Why Eloping is Important! | Wedding Photography | Worldwide
In today’s blog I want to touch on the topic of why eloping can be incredibly supportive to your mental health or instead why it’s a helpful way to maintain healthy life boundaries especially when starting a new chapter with your soon-to-be spouse. Getting married often combines two families and planning a wedding is stressful, and creating boundaries surrounding this big step in your lives can also be stressful particularly if you are a caregiver, or have a tendency to try and accommodate everyone around you, BUT most importantly you both don’t have to be either of those things to other people other than yourselves.
*Cough, cough* “BOUNDARIES!!” My inner therapist screams a little everytime I hear these comments, because truly your wedding should be special and unique to you. There are no “shoulds” in your wedding, there are only your wants and needs, your hopes and dreams. Don’t let anyone say you should “do this” or “do that.”

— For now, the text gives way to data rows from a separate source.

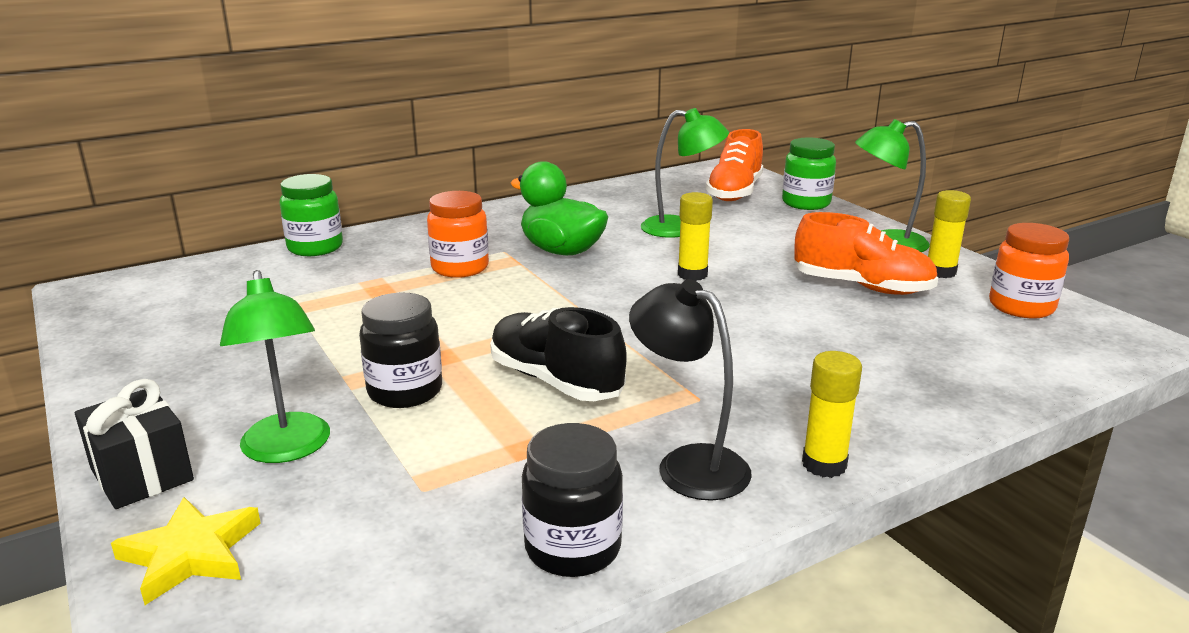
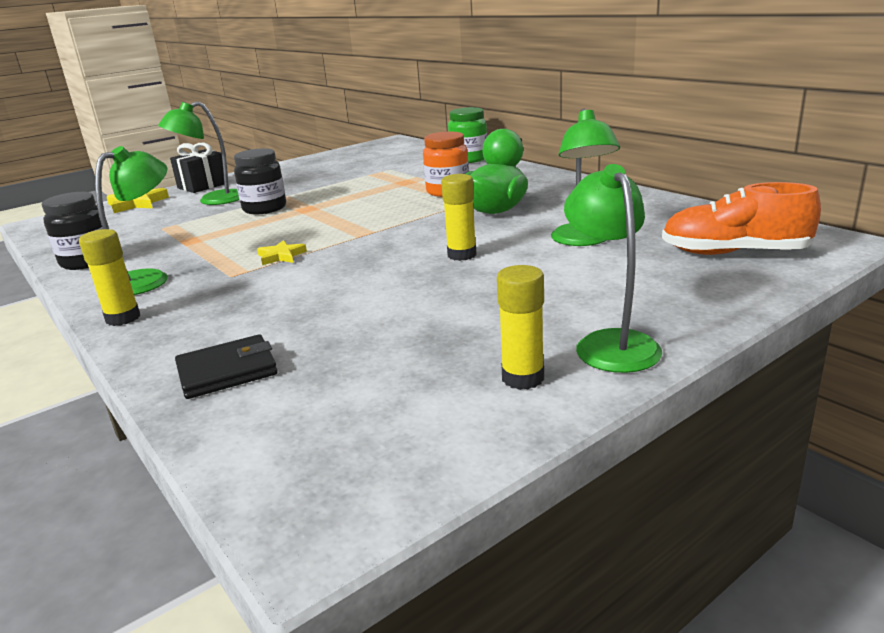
camera: 85 degrees right, 0 degrees up
(556, 381) = (268, 236): black shoe -> none
(643, 368) = (281, 256): none -> yellow star
(688, 464) = (149, 279): black lamp -> green lamp
(806, 203) = (735, 291): green jar -> none
(861, 287) = (455, 328): orange shoe -> none
(950, 381) = (227, 371): none -> black wallet
(1021, 307) = (416, 432): orange jar -> none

So, this is my reminder to couples out there taking this big step in their lives, because of how nerve-racking planning a wedding can become, I want to reassure you that it truly does not have to be overwhelming. I often hear engaged couples talking about how they don’t want to do a religious ceremony or speeches, yet their families are up in arms and upset about it. This doesn’t need to be the way you plan your wedding. You and your partner get to decide how you want this day to be celebrated, whether it's a backyard party or a special met gala style event.
Disclaimer time: I’m not convincing you to do an elopement, this is just my personal suggestion to keep your options open in order to give yourselves the wedding of your dreams!! Elopements can support people in a variety of ways, but creating healthy boundaries that are profoundly critical to our mental health will make planning your next chapter that much easier.
As a portrait, wedding and elopement photographer, here are my tips on making your elopement the BEST decision you and your partner made in order to have the most magical day to remember:
Invite who YOU want.
One of the things I hear most is: “everyone wants me to invite so and so and their family.” OR I hear “I really don’t want kids at my wedding, but all my family members have so many kids.” So, why not just make it easier on yourself and don’t invite people you don't want at your wedding, i.e. children at your wedding? If you have intentions on inviting certain people who are already pressuring you to invite other people to your own wedding day, you are more than allowed to uninvite, or set a boundary and simply say “no.”
Pick a location that feels most like you and your partner.
Couples often tell me that they picked a location because it was closer to family so that everyone could make it, and okay I understand that, totally on board, I strongly believe that including family and making things accessible is super important, BUT I also believe in your happiness. Meaning, if you want to go on a hike to get married, then do so. The people that love you and are able to will make it. You can always do a second mini ceremony, or party at the bottom of the mountain, but ultimately pick a spot that feels most like you, because the people that care and love you most will show up and if they can’t they will understand. It’s not about them, it’s about you and your fiancé.
Wear the outfit of your DREAMS.
What you wear on your wedding day has nothing to do with anyone else. If you have a family member that is overly involved in picking your wedding outfits keep in mind that this is about you and your own confidence and comfortability. If you'd rather wear a pantsuit on your day DO THE THING!!
Have a therapist while planning your wedding.
I'm not telling you what to do here, or pushing therapy (maybe I am lol) but having a therapist during the wedding planning season can be so helpful. I’ve been the therapist for clients getting married, and it’s a great place to process the emotions and bumps in the road that come with planning a wedding. So seriously, just a tip!
Ultimately it's your special day, the day you get to marry the person you love most in the world. Whether you elope to the top of Mount Baker in Washington State, or the hills of Joshua Tree down in California, or in the Cathedral of your dreams in Boston, Massachusetts. I am here to support, and capture every moment of your memorable day.